Ignatius himself sustained a very serious and life-threatening injury, and it was exactly during his time of convalescence that he became open to following God and desirous of discerning God’s will.  What seemed like a huge setback was in fact the occasion for God’s transformative love to begin to work on Ignatius.  Wealth, fame, and long life are goods, but they are lesser goods.  The greatest good in a human life is to grasp the truth of one’s calling and to live it out in simplicity, joy, and purpose.

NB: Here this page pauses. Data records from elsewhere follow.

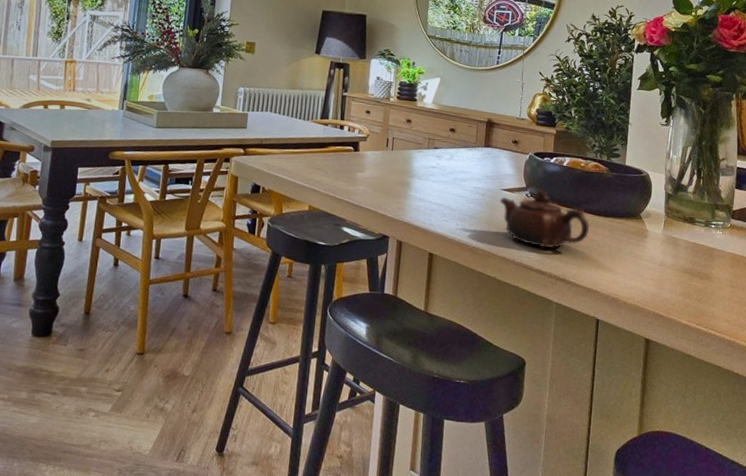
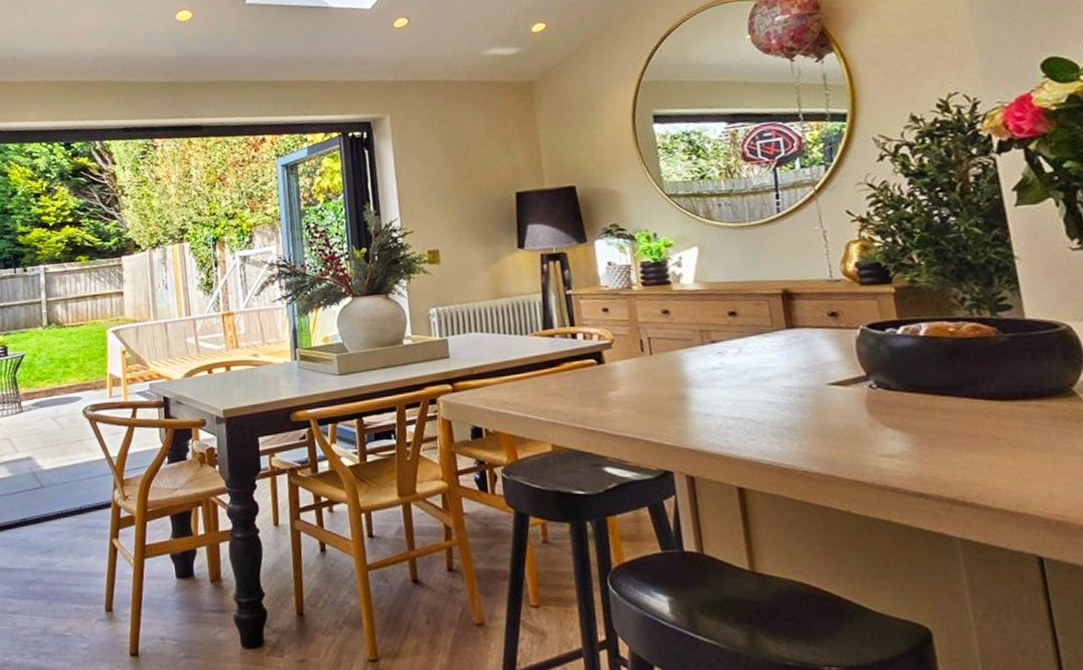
teapot: present [500,189,590,249] -> none [829,375,990,460]

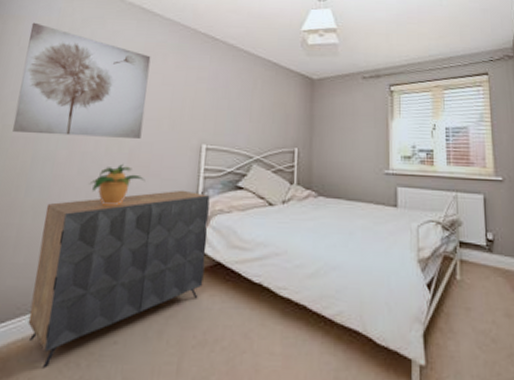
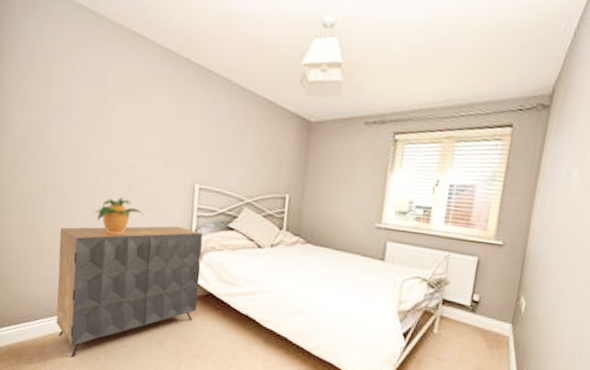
wall art: present [13,22,151,139] -> none [22,45,144,174]

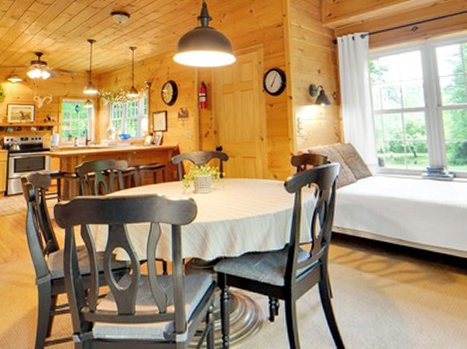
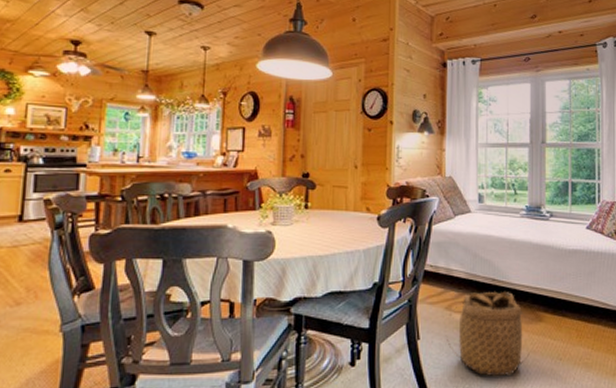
basket: none [357,252,446,337] -> present [445,292,530,377]

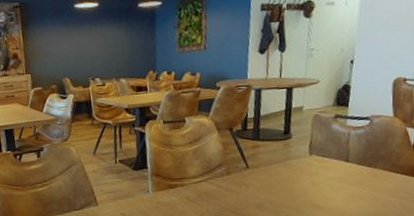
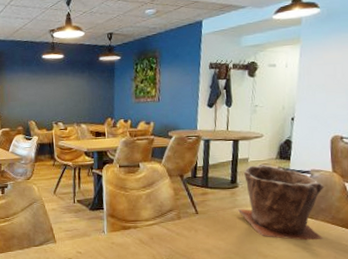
plant pot: none [292,112,384,190] -> present [238,163,324,241]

So, how might one apply the “Principle and Foundation” to the life of faith and to an evaluation of the role of one’s possessions?  It seems there are several takeaways:

  1. You are loved by God and you have a role in God’s great story for the world, and your happiness– both now and forever– is tied up in cooperating with God in your own discovery, creation, and embrace of that role.
  2. God gives you the things you need to fulfill your purpose.
  3. You will probably be given more than you need.  In these circumstances, ask God who to whom you should give the extra.
  4. Hold on to the things you need to fulfill your mission in life, and let go of the things you don’t need by giving them away, selling them, or donating them.
  5. Our material possessions can become a real impediment to our gaining the things that are most important to us.

Choosing to rid yourself of things is never easy.  Certain ideas and dreams need to die.  Ignatius elsewhere advises that, if you find some calling of God repulsive, you should simply ask God to give you the grace to desire his calling.  And if you don’t even want that?  Well, then ask for the grace to desire the grace of his calling.  We are inclined toward selfishness, of course, but God and his grace have both the final word and the cure for what ails us.